■ Extract:
Region: Americas
Year: 2013
Court: Court of Appeal for British Columbia
Health Topics: Controlled substances, Health information, Medicines
Tags: Confidentiality, Disclosure, Drug enforcement, Drug quality, Drug safety, Health care professionals, Health care workers, Health data, Health records, Manufacturing, Medical records, Pharmaceuticals
The plaintiff qualified for a class action suit and sought to gather members to the class. The class action was filed for physical harm suffered by patients who were injected with a cosmetic facial filler called Dermalive manufactured by Dermatech, Intradermal Distribution Inc., and Vivier Pharma Inc.
The plaintiff proposed to directly notify class members via mail and sought an order requiring physicians in Canada who may have injected patients with Dermalive to provide her counsel with the names, addresses, and additional information of the patients.
The Supreme Court of British Columbia ordered the physicians to provide the patient information.
The British Columbia Court of Appeal held that seeking damages for patients who may have a claim for compensation from the negative consequences of being injected by Dermalive did not justify the invasion of privacy that occurs when a physician must disclose personal information about patients. Although the order did not require medical records to be revealed, the order disclosed that patients underwent a particular medical treatment.
The Court discussed the special place of confidentiality in a physician-patient relationship, emphasizing that a patient has the right to require that the private information not be divulged unless there is a very important overriding reason.

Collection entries
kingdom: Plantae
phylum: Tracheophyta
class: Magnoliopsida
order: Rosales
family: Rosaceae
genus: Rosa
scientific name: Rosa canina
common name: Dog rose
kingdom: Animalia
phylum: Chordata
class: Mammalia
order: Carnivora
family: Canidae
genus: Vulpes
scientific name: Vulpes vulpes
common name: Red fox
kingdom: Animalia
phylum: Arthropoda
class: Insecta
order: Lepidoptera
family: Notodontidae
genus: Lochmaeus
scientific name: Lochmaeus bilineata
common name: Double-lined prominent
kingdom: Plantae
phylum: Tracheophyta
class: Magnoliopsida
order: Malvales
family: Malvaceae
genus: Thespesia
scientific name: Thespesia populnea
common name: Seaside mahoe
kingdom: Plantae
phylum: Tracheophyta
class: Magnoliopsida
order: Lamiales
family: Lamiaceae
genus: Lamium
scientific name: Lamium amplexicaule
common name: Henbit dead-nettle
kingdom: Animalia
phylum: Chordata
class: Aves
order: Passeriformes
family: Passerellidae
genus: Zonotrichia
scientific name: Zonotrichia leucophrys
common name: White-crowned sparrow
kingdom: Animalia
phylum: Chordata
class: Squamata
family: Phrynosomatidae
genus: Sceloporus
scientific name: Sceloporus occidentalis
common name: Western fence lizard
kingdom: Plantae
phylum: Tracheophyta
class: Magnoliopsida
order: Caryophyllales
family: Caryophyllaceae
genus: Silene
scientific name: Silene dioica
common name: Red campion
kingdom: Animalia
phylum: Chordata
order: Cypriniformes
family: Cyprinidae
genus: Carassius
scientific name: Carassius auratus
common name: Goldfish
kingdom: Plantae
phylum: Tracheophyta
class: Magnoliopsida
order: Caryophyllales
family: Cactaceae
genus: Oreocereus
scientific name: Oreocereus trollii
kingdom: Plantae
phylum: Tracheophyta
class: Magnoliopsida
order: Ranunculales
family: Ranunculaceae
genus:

■ Questions to answer:
A. Transcribe the passage of the Dermalive case summary between "The British Columbia" and "particular medical treatment.", inclusive.
B. According to the Dermalive case summary, what kind of product was Dermalive?

■ Answer list:
A.
The British Columbia Court of Appeal held that seeking damages for patients who may have a claim for compensation from the negative consequences of being injected by Dermalive did not justify the invasion of privacy that occurs when a physician must disclose personal information about patients. Although the order did not require medical records to be revealed, the order disclosed that patients underwent a particular medical treatment.

B. A cosmetic facial filler.